DFID also supports country-focused work on the issue. In Ghana, we support an Access to Medicines Initiative (ATMI) through the Ghana National Drugs Programme that includes work on TRIPS flexibilities. The DFID Health Resource Centre commissioned a series of studies that looked at access to medicines in under-served markets, including country case studies in Kenya and Malawi. A study on China and India investigates the effects of changing intellectual property legislation on the pharmaceutical industry in these countries, and in a recent update, the consequences of the alignment with TRIPS obligations in 2005.

Palestinian Authority

Mrs. Curtis-Thomas: To ask the Secretary of State for International Development what measures are in place to ensure accountability for funds transferred from (a) the UK and (b) the European Union for development assistance in the Palestinian Authority; and if he will make a statement. [35433]

Mr. Thomas: Both the UK Government and the European Commission take concerns over the use of aid very seriously. DFID has co-ordinated closely with the European Commission, the International Monetary Fund, the World Bank and other donors in ensuring that the Palestinian Authority (PA) makes proper use of donor funds.

Since 2004, part of both UK and European Community (EC) funding for the Palestinians has been provided to the PA budget through the World Bank-managed Reform Trust Fund.
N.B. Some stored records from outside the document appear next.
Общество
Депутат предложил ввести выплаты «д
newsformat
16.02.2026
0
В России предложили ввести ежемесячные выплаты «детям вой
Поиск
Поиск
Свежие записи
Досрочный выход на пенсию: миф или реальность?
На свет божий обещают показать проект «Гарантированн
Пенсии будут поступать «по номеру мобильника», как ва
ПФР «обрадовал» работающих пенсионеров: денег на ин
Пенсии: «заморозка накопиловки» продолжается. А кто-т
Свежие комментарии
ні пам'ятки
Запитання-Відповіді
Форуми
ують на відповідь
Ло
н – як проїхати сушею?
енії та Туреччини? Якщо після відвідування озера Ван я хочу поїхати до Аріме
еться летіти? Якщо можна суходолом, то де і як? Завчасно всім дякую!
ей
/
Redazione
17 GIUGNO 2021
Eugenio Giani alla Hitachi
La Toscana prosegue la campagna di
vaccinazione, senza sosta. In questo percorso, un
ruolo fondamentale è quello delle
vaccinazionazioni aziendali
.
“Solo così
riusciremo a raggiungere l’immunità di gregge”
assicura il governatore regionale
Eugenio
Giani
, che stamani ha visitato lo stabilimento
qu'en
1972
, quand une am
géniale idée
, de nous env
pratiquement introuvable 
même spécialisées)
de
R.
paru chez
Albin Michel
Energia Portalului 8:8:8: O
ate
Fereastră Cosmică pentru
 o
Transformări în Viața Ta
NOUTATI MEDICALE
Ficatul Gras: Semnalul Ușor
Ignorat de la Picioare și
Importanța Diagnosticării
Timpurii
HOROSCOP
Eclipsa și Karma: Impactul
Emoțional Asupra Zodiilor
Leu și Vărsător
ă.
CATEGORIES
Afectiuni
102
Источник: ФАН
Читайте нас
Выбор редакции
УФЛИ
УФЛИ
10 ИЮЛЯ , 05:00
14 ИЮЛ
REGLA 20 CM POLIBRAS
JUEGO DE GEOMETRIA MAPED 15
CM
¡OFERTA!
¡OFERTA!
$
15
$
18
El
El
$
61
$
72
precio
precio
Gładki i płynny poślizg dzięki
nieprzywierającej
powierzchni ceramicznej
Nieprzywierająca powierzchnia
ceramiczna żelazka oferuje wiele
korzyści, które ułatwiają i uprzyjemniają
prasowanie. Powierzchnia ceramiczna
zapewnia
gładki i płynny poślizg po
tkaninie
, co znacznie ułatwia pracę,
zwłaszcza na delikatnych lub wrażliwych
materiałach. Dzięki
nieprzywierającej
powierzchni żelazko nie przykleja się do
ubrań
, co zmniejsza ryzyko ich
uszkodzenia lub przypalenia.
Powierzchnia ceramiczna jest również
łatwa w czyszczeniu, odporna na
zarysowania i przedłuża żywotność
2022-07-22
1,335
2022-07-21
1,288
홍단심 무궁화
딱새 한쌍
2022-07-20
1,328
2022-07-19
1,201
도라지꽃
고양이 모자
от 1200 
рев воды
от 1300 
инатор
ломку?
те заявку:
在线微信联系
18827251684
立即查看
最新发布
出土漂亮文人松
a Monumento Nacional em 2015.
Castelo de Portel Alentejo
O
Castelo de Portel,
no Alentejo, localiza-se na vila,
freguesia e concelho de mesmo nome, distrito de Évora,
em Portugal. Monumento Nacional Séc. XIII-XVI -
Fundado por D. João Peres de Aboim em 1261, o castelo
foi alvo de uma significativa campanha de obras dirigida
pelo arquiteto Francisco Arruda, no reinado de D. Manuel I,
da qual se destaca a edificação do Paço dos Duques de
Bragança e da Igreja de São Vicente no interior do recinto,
Release of funds is linked to the achievement of benchmarks for reform. Progress is carefully monitored. This process has helped the PA to improve its financial control and management. It also reflects our commitment that aid should be properly accounted for, used for the intended purposes and represent value for money. Other forms of UK and EC assistance for Palestinians have been provided through organisations whose accounts are reliably audited.